Feldman would work on some of the finest albums from the Nineties that failed to find their listeners. He played on PJ Harvey's Is This Desire?, and as a producer helped Tripping Daisy better realize their grandiose psychedelic aspirations on Jesus Hits Like the Atom Bomb. With Belgian indie rock ensemble dEUS, he produced the fantastic In a Bar Under the Sea, which included a bit of a Beefheartian homage in its vintage-blues-sounding opening cut.

More recently, Feldman worked with the Polyphonic Spree on their much-anticipated second album, Together We're Heavy, due next month. "He's got a great ear for stripping everything down," Spree ringleader Tim DeLaughter says. "He gets into the guts of the song, which was kind of nice for us, because we hadn't been doing that -- we'd really been playing songs how we'd been playing them live. In recording this album, he really dissected it."

That approach carries over to Feldman's own recording. His music shares with that of Harvey (with whom Knife and Fork will tour later this year), Beefheart and Frank Black a desire to put new skin on the bones of the blues. Miserycord, which Feldman plans to release later this year, sounds something like classic blues filtered through avant garde composer Tony Conrad, an atmospheric alchemy with Feldman's keys providing a droning sense of menace (as on the spooky "Fire" and "Last Rites") and Hall's wraithlike vocals, particularly on "Wild," exuding a modern take on a distorted Delta moan that echoes bluesman Charley Patton. "I know it doesn't sound like Howlin' Wolf," Feldman says. "But to me this music is the blues. When I sit down to play, that's what I'm shooting for."

Feldman is currently involved with several other projects that require his production touch, but he seems to relish the opportunity to direct Knife and Fork after years of quietly contributing on the periphery. "I dunno, maybe I just have an under-achieving ego," he says, laughing. "It does seem that I'm often involved with intense leader figures. This project is so much more work in a way, but I like to shake up what I do. I like working with a mix of musicians who know what they're doing and others who are inspired, but don't have a clue as to what to do."

Regardless of his role, Feldman's quick to credit the large man with the goatee and the booming voice. "I learned from him how and how not to do things," he says. "I was in the presence of someone who was the master of what he did. It ruined me for fame and fortune. And it was the best education I could have gotten."

More information about Knife and Fork can be found at knifeandforkmusic.com.


Posted Jun 22, 2004 12:00 AM

Sorry, that is a bit long isn't it?

**EXTRACTED MATERIAL:**
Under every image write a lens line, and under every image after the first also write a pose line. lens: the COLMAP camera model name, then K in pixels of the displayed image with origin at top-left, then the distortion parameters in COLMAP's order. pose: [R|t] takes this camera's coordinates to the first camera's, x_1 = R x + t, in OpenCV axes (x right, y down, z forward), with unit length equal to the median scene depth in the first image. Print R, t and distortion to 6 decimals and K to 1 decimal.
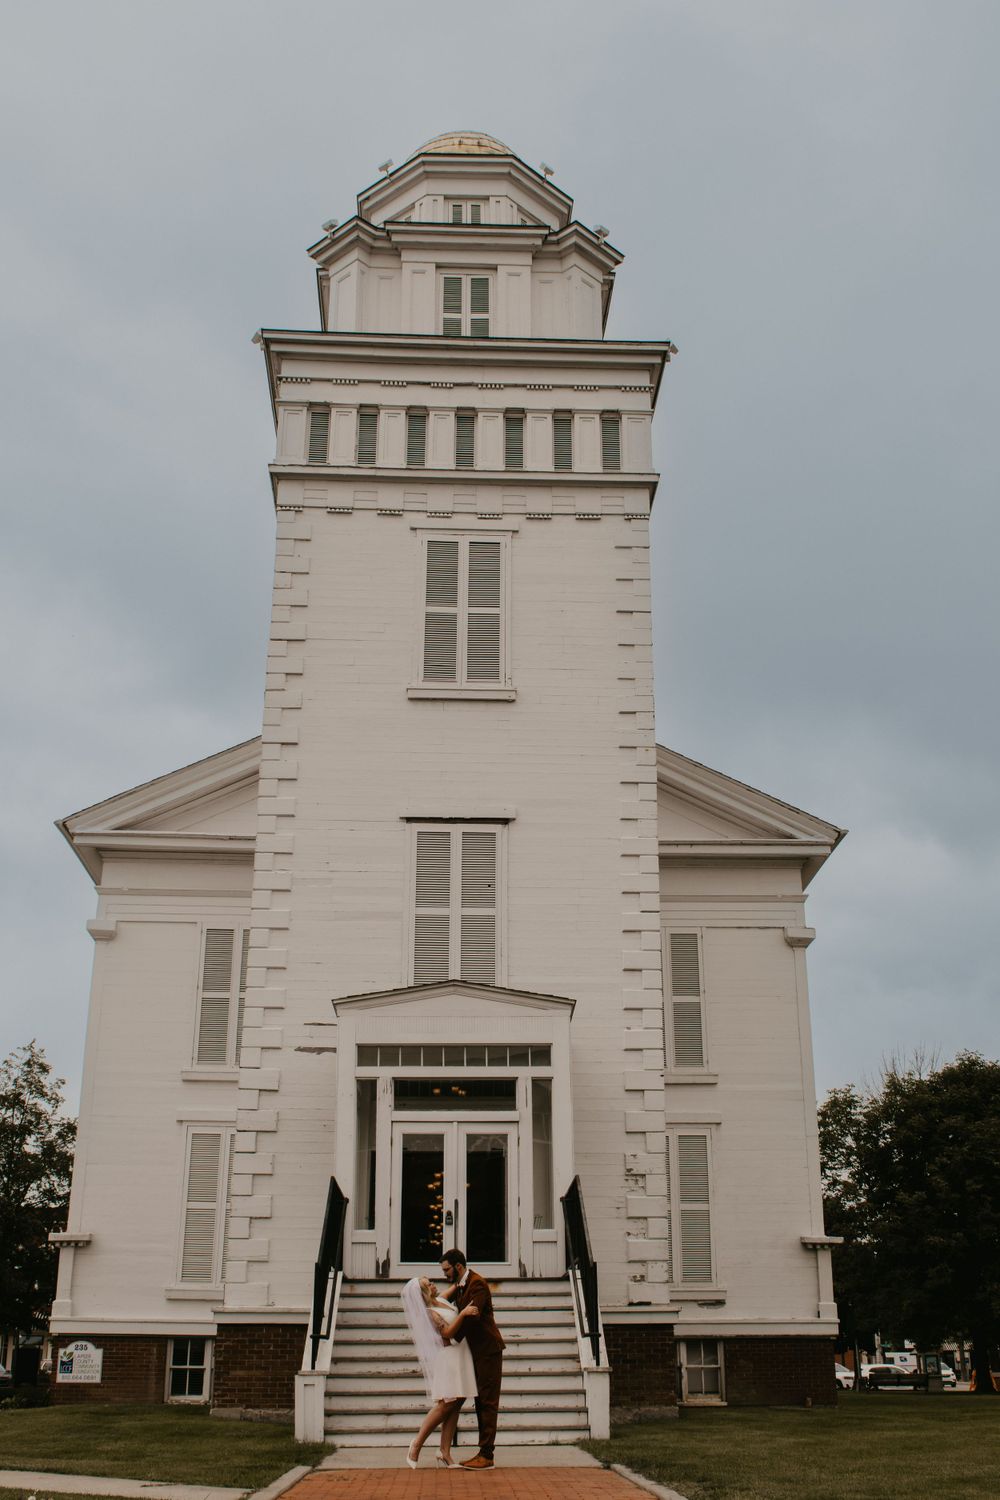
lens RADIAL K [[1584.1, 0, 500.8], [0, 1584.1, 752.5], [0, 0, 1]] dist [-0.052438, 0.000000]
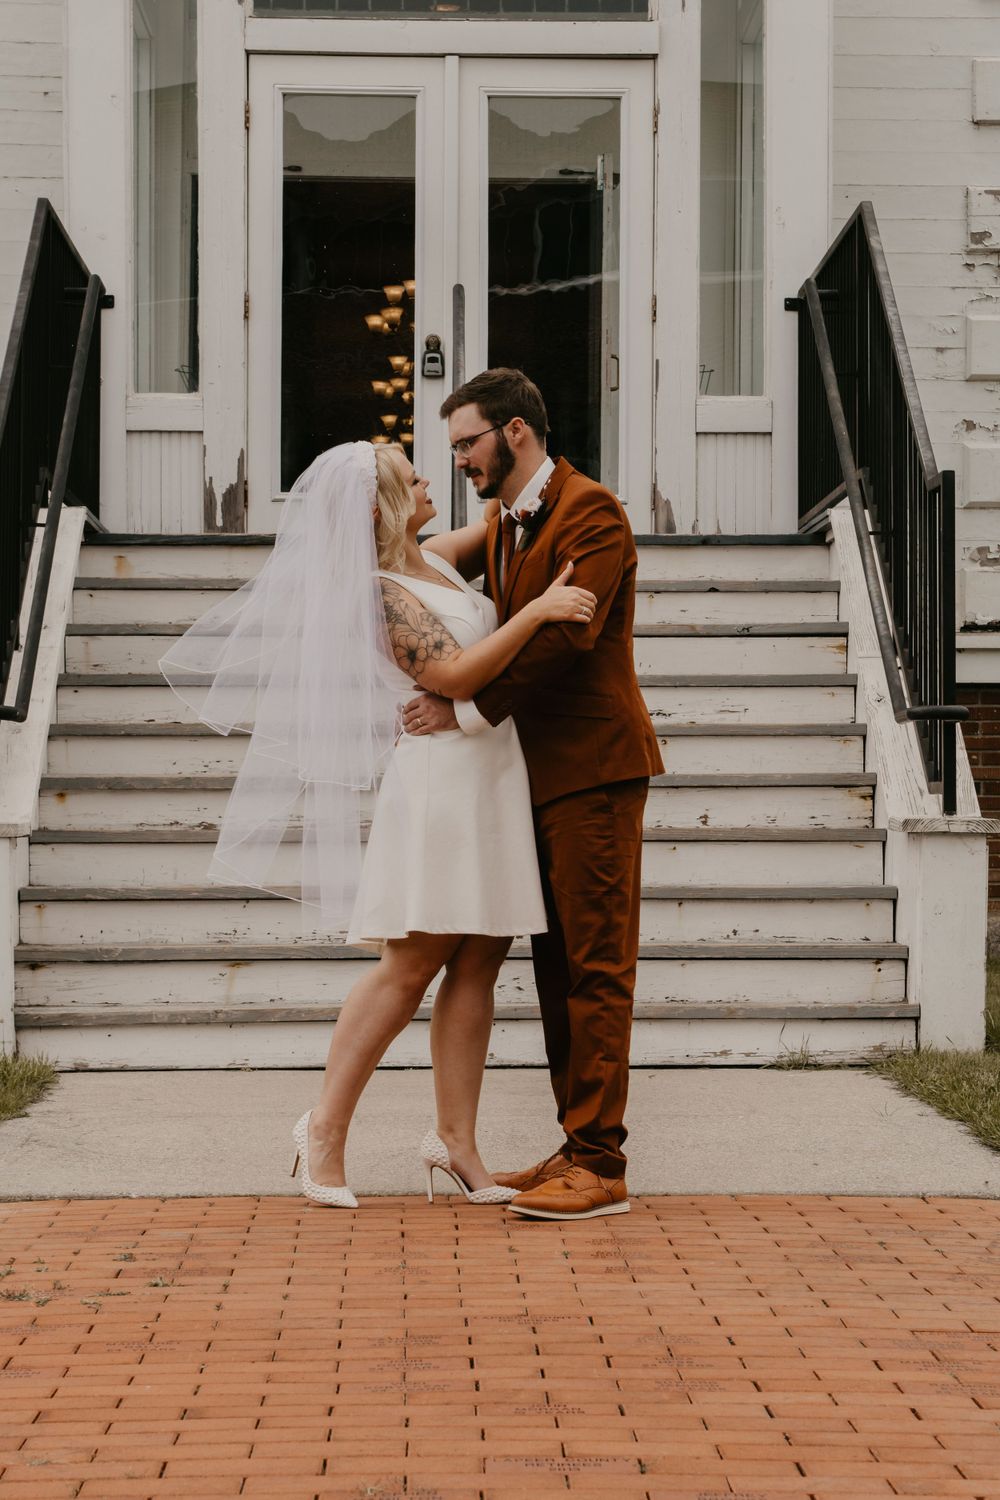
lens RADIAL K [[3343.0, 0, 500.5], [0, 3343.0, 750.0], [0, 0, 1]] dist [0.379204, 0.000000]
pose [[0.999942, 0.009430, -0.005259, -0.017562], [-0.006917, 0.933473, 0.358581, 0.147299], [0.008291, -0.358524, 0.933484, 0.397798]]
==
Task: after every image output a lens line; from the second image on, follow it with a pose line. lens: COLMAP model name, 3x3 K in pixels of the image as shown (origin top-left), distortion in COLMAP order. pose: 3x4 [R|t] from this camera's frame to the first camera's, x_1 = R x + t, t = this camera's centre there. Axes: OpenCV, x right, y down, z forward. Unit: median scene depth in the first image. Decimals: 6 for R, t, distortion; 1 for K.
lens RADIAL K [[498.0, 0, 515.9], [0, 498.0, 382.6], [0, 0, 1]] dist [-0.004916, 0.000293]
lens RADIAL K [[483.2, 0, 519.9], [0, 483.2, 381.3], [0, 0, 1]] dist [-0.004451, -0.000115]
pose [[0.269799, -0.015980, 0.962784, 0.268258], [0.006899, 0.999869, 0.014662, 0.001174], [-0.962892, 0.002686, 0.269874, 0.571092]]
* * *
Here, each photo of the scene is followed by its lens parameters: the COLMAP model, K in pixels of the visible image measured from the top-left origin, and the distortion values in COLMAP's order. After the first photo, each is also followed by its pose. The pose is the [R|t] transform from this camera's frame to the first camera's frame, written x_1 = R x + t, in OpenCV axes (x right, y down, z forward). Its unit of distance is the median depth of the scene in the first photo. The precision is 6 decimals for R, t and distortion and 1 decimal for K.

**REQUIRED ACTION:** Write a continuation of the article about Feldman and his band Knife and Fork, starting right after its final line.

**RESPONSE TO THE EXERCISE:**
starmekitten Posted - 03/23/2006 : 07:30:48
Originally posted by Cult_Of_Frank

If nobody wants to accept the books I may have to find another way to give them away. :) Actually, I think Tre could probably use one if she doesn't have it already, lots of quotes in there...

Do I take this as a hint? as if I didn't have enough to do... [insert appropriate smiley]

Eric Drew Feldman:
more for interest than anything from: http://www.nadir-novelties.net/ubu/edf.htm

And Leaving Ubu? What happened? I assume that you went on from Ubu to playing with Frank Black, but I'm not sure of the chronology.

Yeah, it was Pixies then Frank Black. It all had to do with working with Gil Norton, before that while playing with Ubu we supported the Pixies on some shows in London. I met Charles, didn't know who he was, and saw his band. That was like one of those things, it was a bit of an eye opener. It had nothing to do with anything I'd ever listened to or thought I cared about---I mean, on the the surface. But something about it was strongly affecting, woke up something in me that had been gone for a long time, a certain simplicity and intelligence. It was still cerebral, but in a totally different way. And after that we just talked a couple of times and he ended up asking me if I wanted to work with him on making a solo record. At the suggestion of Gil Norton I believe.
And in the meantime I got invited to play on a Pixies record. They were just going to start working on what turned out to be their last record, and I considered that to be an interesting opportunity and got involved with it. Then I got the opportunity to tour with that. And I was still feeling like a member of Ubu. So I tried to be sort of the glue that put together what became a Pixies and Pere Ubu tour, with me playing with both bands.

That's got to be draining.

I was having a great time. Also, as I've learned over the years, being a support isn't that much fun, even though you think it's going to be a good idea. Ubu headlining was much more fun than opening for the Pixies because the Pixies crowd didn't care very much about Pere Ubu.

Which is pretty ironic.

Well, my impression was that Charles was pretty open to the idea and he did, but most of his comrades weren't. As it turned out, Ubu got it by default because the two or three other people they asked couldn't do it.
But it was during that experience of doing both that I started to feel a lot of different opportunities open up to work with a lot of different people, which is difficult when you're in a band because you're obligated. And I was starting to feel…

You were swinging.

Yeah. I was ready after all of this time… I'd always related being in music to being in bands, where you're IN them. And I decided that I wanted to have a lot of things---I didn't want to not be in Ubu, and I didn't want to just be in Ubu. So that was the reason I had to force myself out of it. And the thing that did it---which really had nothing to with anything being particularly bad---was the Pixies opening for U2 on their big tour. And that was right in conflict with Ubu making their next record. So that was when I said "I can't do this." Other than that I was thinking I could do both but…

I gotta ask about going on that U2 tour.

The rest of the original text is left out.